The main limitation of this model is that it can only recognise isolated letters and it is unable to address the role of context in recognition. Further work might extend the present model to become a full word reading model and train the network with feedback connections from the word layer back to the letter input layer. In the current model, the output layer could be considered as an area coding for abstract letter identities corresponding to a brain region within the left fusiform gyrus, also known as the visual word form area (VWFA). This area is thought by many (Cohen et al., 2000, 2004, 2002) to be specific to the processing of visual word forms and it is certainly true that damage to the VWFA itself or the connections to and from this area results in impaired letter recognition as seen in PA patients. However, an alternative account is that the left fusiform gyrus region is for generic object processing and is not limited to visual word form processing (Devlin, Jamison, Gonnerman, & Matthews, 2006; Price & Devlin, 2003). In the context of PA patients the conflicting interpretations of the precise function of VWFA might be partly due to exactly what source of behavioural data is used. Studies that suggest an exclusively word-form specific role for VWFA tend to assume that word recognition is impaired because of the length effect in RT, but that object recognition is intact because patients can pass standard object recognition tests that focus on accuracy rather than RT. The object recognition accuracy of PA patients is often within a normal range (Farah & Wallace, 1991; Starrfelt, Habekost, & Leff, 2009). However, several recent studies have found that PA patients show RT deficits in object recognition tasks (Behrmann, Nelson et al., 1998; Mycroft, Behrmann, & Kay., 2009) similar to their RT deficits in words; suggesting a general visual impairment rather than a purely orthographic problem. Further support for this view comes from a study by Woodhead et al. (2011), which shows that the left VWFA is preferentially tuned to high spatial frequencies, whereas the right analogue area is more sensitive to lower frequencies. This would suggest that the VWFA should be more sensitive to word stimuli, which carry more information in higher spatial frequencies than do faces or objects. However, damage to the area would still be expected to impair performance on all classes of visual stimuli, provided a sufficiently sensitive test is used.

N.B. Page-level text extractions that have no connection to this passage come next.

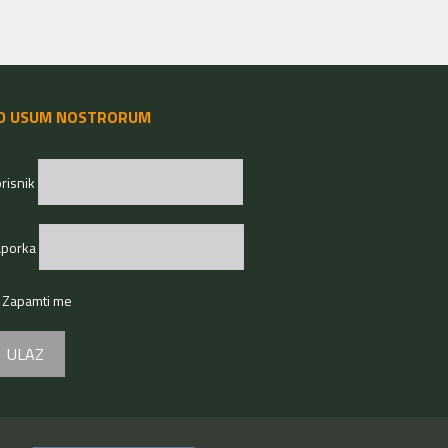
D USUM NOSTRORUM
risnik
aporka
Zapamti me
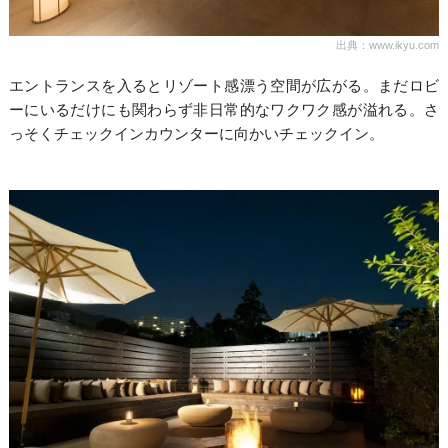
出典：www.ikyu.com
エントランスを入るとリゾート感漂う空間が広がる。まだロビ
ーにいるだけにも関わらず非日常的なワクワク感が溢れる。さ
っそくチェックインカウンターに向かいチェックイン。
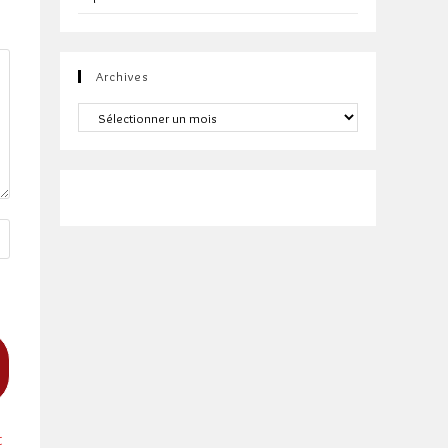
Archives
Archives
t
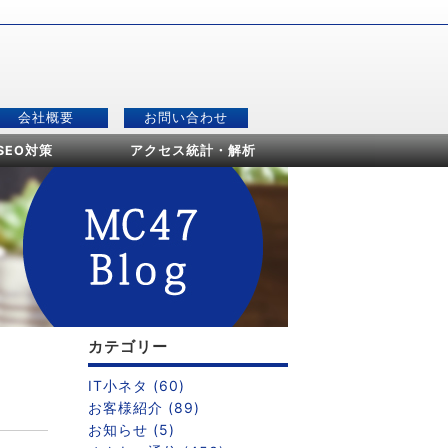
会社概要
お問い合わせ
SEO対策
アクセス統計・解析
カテゴリー
IT小ネタ (60)
お客様紹介 (89)
お知らせ (5)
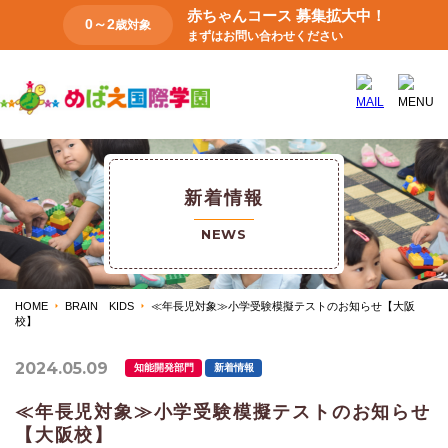
赤ちゃんコース 募集拡大中！
0～2
歳対象
まずはお問い合わせください
新着情報
NEWS
HOME
BRAIN KIDS
≪年長児対象≫小学受験模擬テストのお知らせ【大阪
校】
2024.05.09
知能開発部門
新着情報
≪年長児対象≫小学受験模擬テストのお知らせ
【大阪校】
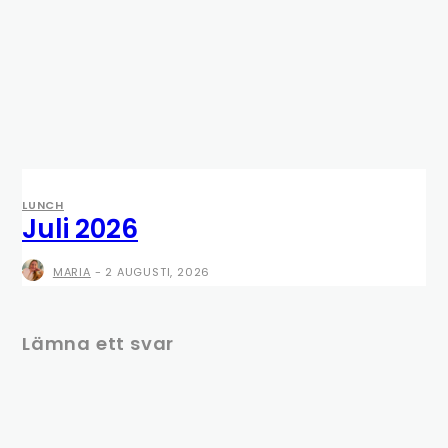
LUNCH
Juli 2026
MARIA
-
2 AUGUSTI, 2026
Lämna ett svar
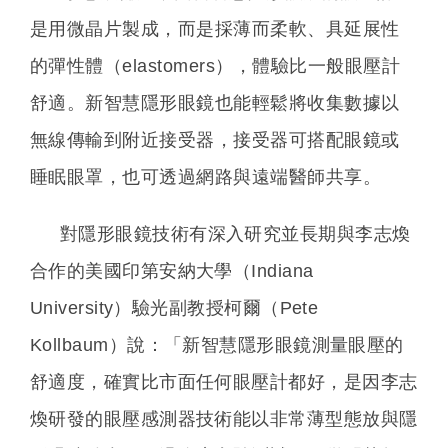
是用微晶片製成，而是採薄而柔軟、具延展性
的彈性體（elastomers），體驗比一般眼壓計
舒適。新智慧隱形眼鏡也能輕鬆將收集數據以
無線傳輸到附近接受器，接受器可搭配眼鏡或
睡眠眼罩，也可透過網路與遠端醫師共享。
對隱形眼鏡技術有深入研究並長期與李志煥
合作的美國印第安納大學（Indiana
University）驗光副教授柯爾（Pete
Kollbaum）說：「新智慧隱形眼鏡測量眼壓的
舒適度，確實比市面任何眼壓計都好，是因李志
煥研發的眼壓感測器技術能以非常薄型態放與隱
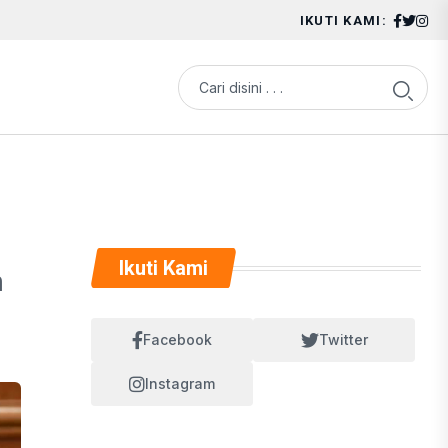
IKUTI KAMI:
Ikuti Kami
n
Facebook
Twitter
Instagram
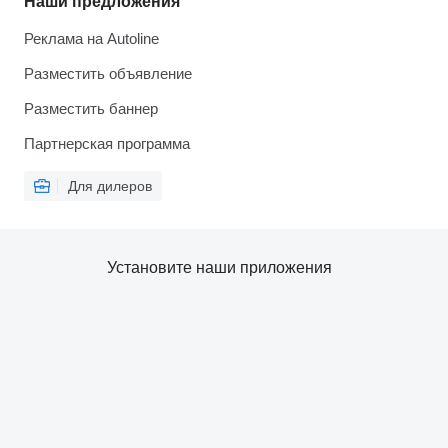
Наши предложения
Реклама на Autoline
Разместить объявление
Разместить баннер
Партнерская программа
Для дилеров
Установите наши приложения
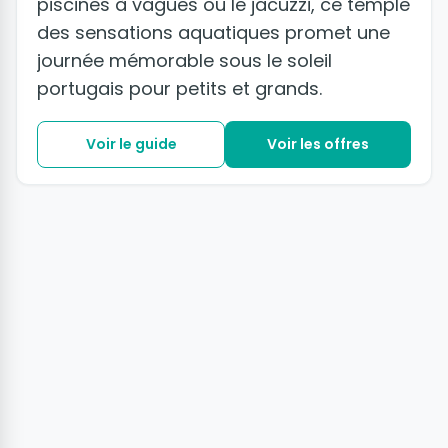
piscines à vagues ou le jacuzzi, ce temple
des sensations aquatiques promet une
journée mémorable sous le soleil
portugais pour petits et grands.
Voir le guide
Voir les offres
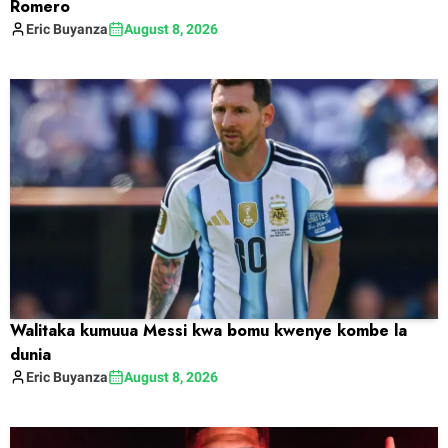
Romero
Eric
Buyanza
August 8, 2026
Walitaka kumuua Messi kwa bomu kwenye kombe la
dunia
Eric
Buyanza
August 8, 2026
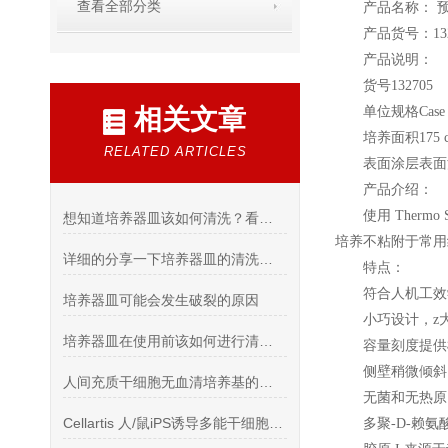
查看全部分类
产品名称：
预
产品货号：132
产品说明：
货号132705
相关文章
单位规格Case o
培养面积175 
RELATED ARTICLES
表面涂层表面涂层P
产品介绍：
使用 Therm
想知道培养器皿该如何清洗？看看这些吧
培养不粘附于常用
详细的分享一下培养器皿的清洗方法
特点：
符合人机工效
培养器皿可能会发生破裂的原因
小巧设计，z
培养器皿在使用前该如何进行清理洗
容量刻度提供
侧壁稍微倾斜
人间充质干细胞无血清培养基的发展
无菌和无热原
Cellartis 人/鼠iPS诱导多能干细胞/ES胚胎干细胞培养产品
多聚-D-赖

The model presented here could be extended to do simple object recognition tasks as well as letter recognition to help with the examination of these two contrasting theories in the pure alexia literature.

In summary, the current model is able to develop its own representations to capture a set of visual features that support letter recognition of both learned and novel letters in a variety of sizes and fonts. It also shows sensitivity to letter confusability and network derived confusability matrices correlate well with human data provided that they are using the same font. We demonstrate that network generated summed error score (i.e., a measure of visual processing difficulty) is the key factor in determining the reaction times of this group of PA patients.